Tuesday, November 22, 2016

Krugman - inevitable corruption a feature of infrastructure plan

Paul Krugman is suspicious of Trump’s infrastructure proposal. The question is whether Trump will invest public funds and build or hand out tax breaks and privatize. Krugman is betting on Build he won’t.

Steve Bannon, Donald Trump’s chief strategist, is a white supremacist and purveyor of fake news. But the other day, in an interview with, um, The Hollywood Reporter, he sounded for a minute like a progressive economist. “I’m the guy pushing a trillion-dollar infrastructure plan,” he declared. “With negative interest rates throughout the world, it’s the greatest opportunity to rebuild everything.”

So is public investment an area in which progressives and the incoming Trump administration can find common ground? Some people, including Bernie Sanders, seem to think so.

But remember that we’re dealing with a president-elect whose business career is one long trail of broken promises and outright scams — someone who just paid $25 million to settle fraud charges against his “university.” Given that history, you always have to ask whether he’s offering something real or simply engaged in another con job. In fact, you should probably assume that it’s a scam until proven otherwise.

And we already know enough about his infrastructure plan to suggest, strongly, that it’s basically fraudulent, that it would enrich a few well-connected people at taxpayers’ expense while doing very little to cure our investment shortfall. Progressives should not associate themselves with this exercise in crony capitalism.

Damn! And just when I thought there might be some common ground - as in my posts from yesterday.

To understand what’s going on, it may be helpful to start with what we should be doing. The federal government can indeed borrow very cheaply; meanwhile, we really need to spend money on everything from sewage treatment to transit. The indicated course of action, then, is simple: borrow at those low, low rates, and use the funds raised to fix what needs fixing.

If Trump pursues this large scale program, his legacy would be right up there with Eisenhower and the interstate highway system. But …

But that’s not what the Trump team is proposing. Instead, it’s calling for huge tax credits: billions of dollars in checks written to private companies that invest in approved projects, which they would end up owning. For example, imagine a private consortium building a toll road for $1 billion. Under the Trump plan, the consortium might borrow $800 million while putting up $200 million in equity — but it would get a tax credit of 82 percent of that sum, so that its actual outlays would only be $36 million. And any future revenue from tolls would go to the people who put up that $36 million.
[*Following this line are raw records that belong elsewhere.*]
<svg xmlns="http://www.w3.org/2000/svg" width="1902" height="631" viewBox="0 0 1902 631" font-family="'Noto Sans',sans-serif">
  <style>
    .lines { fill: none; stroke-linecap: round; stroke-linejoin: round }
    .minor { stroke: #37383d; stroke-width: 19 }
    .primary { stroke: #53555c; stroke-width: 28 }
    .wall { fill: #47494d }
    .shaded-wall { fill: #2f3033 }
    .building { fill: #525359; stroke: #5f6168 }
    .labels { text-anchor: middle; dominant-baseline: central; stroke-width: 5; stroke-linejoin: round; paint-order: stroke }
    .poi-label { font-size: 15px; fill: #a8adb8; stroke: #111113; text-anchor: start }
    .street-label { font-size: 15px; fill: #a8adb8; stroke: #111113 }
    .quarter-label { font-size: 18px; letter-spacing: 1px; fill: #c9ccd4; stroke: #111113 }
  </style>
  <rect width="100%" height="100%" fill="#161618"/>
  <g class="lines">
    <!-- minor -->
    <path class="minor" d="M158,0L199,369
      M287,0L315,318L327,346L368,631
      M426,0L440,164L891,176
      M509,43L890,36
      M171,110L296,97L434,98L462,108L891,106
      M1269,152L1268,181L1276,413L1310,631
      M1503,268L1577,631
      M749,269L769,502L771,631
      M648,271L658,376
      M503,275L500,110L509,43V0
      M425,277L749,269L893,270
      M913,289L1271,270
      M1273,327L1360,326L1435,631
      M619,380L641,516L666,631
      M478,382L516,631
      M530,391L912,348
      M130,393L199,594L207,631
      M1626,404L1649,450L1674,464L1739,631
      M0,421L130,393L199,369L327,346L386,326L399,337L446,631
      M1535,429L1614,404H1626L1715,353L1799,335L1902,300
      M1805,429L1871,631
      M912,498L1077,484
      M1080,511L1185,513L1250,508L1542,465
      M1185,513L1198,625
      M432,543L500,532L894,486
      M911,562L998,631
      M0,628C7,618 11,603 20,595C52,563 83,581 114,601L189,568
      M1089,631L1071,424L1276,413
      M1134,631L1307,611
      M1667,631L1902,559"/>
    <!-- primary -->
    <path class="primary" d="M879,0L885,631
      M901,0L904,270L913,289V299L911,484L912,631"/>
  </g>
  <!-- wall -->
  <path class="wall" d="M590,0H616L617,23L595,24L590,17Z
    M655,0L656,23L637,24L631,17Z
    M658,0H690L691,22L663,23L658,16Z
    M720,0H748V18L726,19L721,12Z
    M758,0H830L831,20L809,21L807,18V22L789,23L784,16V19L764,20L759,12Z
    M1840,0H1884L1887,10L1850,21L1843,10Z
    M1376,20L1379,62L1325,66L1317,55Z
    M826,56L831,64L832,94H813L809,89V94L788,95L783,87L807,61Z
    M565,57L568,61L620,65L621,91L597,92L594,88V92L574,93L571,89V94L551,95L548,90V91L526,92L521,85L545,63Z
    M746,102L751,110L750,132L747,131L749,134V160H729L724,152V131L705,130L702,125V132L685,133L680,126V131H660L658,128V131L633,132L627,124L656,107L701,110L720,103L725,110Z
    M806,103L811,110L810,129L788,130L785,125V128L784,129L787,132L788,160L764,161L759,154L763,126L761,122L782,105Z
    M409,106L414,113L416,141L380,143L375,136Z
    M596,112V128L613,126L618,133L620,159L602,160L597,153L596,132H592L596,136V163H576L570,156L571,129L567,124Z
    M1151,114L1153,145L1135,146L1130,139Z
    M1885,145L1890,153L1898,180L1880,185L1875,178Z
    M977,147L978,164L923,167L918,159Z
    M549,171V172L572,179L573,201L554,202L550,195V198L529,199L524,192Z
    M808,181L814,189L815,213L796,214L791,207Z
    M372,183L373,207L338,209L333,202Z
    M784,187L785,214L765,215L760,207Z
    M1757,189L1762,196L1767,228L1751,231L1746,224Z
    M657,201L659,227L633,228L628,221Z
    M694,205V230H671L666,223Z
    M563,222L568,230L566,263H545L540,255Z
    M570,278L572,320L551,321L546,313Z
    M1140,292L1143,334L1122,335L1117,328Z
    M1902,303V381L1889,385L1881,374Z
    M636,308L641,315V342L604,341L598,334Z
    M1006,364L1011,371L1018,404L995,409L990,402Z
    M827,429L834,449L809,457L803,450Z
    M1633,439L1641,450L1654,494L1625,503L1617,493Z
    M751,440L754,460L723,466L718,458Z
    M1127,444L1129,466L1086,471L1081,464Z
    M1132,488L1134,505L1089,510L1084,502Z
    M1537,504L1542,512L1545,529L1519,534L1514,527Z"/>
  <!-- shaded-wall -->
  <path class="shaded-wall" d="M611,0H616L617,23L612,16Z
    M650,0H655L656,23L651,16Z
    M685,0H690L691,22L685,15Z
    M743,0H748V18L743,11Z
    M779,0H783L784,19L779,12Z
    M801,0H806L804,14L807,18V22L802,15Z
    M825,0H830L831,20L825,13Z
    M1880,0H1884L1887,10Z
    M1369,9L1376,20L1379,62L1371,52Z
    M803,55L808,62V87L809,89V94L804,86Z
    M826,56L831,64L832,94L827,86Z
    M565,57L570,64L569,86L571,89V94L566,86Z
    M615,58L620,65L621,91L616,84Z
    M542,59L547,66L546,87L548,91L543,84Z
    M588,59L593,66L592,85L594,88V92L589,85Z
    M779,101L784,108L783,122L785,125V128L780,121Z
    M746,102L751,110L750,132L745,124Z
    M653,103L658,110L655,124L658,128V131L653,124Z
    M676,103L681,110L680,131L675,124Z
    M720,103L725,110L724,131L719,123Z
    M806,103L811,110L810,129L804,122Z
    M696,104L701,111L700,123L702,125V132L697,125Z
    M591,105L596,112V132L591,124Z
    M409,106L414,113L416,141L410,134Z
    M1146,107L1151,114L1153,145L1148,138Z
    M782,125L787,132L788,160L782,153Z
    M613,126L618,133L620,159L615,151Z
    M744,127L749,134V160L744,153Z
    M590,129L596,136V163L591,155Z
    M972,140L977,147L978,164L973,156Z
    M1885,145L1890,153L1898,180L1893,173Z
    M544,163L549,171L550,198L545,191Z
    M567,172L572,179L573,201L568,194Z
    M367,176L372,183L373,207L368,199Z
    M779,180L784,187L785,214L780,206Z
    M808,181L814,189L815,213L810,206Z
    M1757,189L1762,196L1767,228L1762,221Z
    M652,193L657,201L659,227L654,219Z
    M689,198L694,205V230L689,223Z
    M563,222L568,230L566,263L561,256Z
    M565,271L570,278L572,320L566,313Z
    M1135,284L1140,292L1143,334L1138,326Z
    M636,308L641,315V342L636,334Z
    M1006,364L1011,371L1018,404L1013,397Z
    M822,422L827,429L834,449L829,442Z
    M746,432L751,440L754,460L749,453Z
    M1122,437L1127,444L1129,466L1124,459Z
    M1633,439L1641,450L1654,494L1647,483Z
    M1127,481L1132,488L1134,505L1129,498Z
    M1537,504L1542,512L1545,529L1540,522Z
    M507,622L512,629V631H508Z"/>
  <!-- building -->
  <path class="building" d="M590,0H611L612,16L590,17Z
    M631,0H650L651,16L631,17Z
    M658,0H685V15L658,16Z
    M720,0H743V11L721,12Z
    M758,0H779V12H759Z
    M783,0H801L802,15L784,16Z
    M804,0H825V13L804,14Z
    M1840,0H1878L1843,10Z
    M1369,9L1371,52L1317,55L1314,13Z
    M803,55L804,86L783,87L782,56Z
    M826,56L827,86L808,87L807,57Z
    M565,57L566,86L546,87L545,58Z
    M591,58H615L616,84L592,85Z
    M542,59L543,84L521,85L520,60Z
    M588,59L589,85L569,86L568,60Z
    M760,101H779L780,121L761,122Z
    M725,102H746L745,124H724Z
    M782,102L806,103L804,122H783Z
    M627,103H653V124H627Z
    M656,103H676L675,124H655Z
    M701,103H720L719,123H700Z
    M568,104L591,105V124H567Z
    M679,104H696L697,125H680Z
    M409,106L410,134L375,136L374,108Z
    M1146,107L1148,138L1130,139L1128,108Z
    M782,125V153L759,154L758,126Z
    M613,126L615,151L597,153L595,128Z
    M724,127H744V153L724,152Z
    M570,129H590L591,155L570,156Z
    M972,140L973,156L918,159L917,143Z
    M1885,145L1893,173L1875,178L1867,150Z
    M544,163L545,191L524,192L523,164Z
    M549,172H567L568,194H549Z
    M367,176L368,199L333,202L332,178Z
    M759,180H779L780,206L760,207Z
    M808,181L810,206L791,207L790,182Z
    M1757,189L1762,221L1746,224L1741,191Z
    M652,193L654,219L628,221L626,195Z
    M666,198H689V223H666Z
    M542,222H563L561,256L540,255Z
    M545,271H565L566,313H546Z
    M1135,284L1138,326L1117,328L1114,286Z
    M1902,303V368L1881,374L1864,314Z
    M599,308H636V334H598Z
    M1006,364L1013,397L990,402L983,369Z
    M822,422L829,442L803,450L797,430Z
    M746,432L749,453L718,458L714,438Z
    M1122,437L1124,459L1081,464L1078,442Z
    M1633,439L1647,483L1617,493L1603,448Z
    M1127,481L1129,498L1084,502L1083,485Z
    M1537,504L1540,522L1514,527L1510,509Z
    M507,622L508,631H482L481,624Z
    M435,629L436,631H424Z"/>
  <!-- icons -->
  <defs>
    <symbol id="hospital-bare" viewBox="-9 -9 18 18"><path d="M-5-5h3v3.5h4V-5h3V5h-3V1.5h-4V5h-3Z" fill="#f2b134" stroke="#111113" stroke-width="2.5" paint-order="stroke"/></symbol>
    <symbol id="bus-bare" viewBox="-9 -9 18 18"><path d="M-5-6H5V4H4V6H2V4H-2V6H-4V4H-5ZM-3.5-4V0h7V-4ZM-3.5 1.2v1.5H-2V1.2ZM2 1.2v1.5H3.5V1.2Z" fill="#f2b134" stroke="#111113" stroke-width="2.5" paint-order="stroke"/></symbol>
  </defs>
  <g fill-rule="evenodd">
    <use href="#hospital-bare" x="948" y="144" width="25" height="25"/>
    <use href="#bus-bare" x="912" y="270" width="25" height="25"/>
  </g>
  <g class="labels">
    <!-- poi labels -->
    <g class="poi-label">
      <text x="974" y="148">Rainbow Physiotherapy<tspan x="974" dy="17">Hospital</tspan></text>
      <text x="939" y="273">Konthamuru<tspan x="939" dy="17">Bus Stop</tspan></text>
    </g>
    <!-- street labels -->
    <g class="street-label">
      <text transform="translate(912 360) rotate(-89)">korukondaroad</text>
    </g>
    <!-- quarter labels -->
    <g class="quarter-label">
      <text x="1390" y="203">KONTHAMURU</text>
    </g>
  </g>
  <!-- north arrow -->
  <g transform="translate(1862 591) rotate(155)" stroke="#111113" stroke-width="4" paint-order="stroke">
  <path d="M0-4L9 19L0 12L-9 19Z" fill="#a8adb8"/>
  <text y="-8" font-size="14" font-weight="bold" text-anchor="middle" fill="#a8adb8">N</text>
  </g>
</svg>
With a few investors kicking in only $36 million, who will pay the rest? You know the answer.

Krugman raises questions about why we would want to go through all that when the objective and solution is so much simpler.

… all of this is unnecessary. If you want to build infrastructure, build infrastructure. It’s hard to see any reason for a roundabout, indirect method that would offer a few people extremely sweet deals, and would therefore provide both the means and the motive for large-scale corruption. Or maybe I should say, it’s hard to see any reason for this scheme unless the inevitable corruption is a feature, not a bug.

Now, the Trump people could make all my suspicions look foolish by scrapping the private-investor, tax credits aspect of their proposal and offering a straightforward program of public investment. And if they were to do that, progressives should indeed work with them on that issue.

But it’s not going to happen. Cronyism and self-dealing are going to be the central theme of this administration — in fact, Mr. Trump is already meeting with foreigners to promote his business interests. And people who value their own reputations should take care to avoid any kind of association with the scams ahead.